• Exercise requirements
A verbatim copy of the full data, with no pictures, is the expected answer.

(Dataset entries)

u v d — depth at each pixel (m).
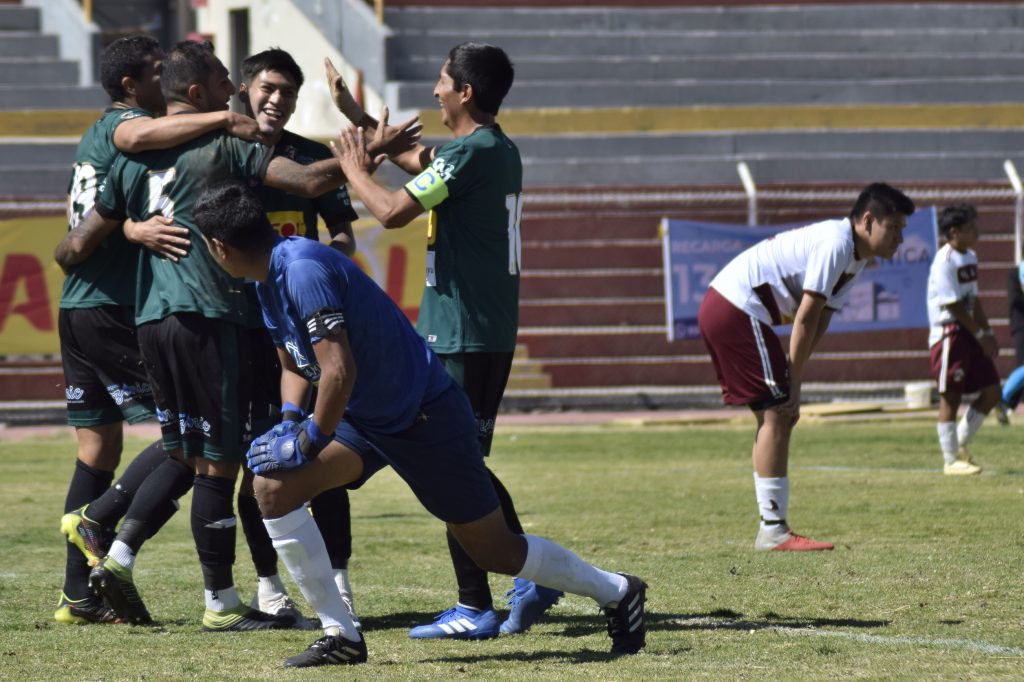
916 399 44.41
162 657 13.59
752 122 56.81
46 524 23.38
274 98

• Task result
u v d — depth at each pixel (m).
916 399 44.41
162 657 13.59
752 122 56.81
46 524 23.38
274 98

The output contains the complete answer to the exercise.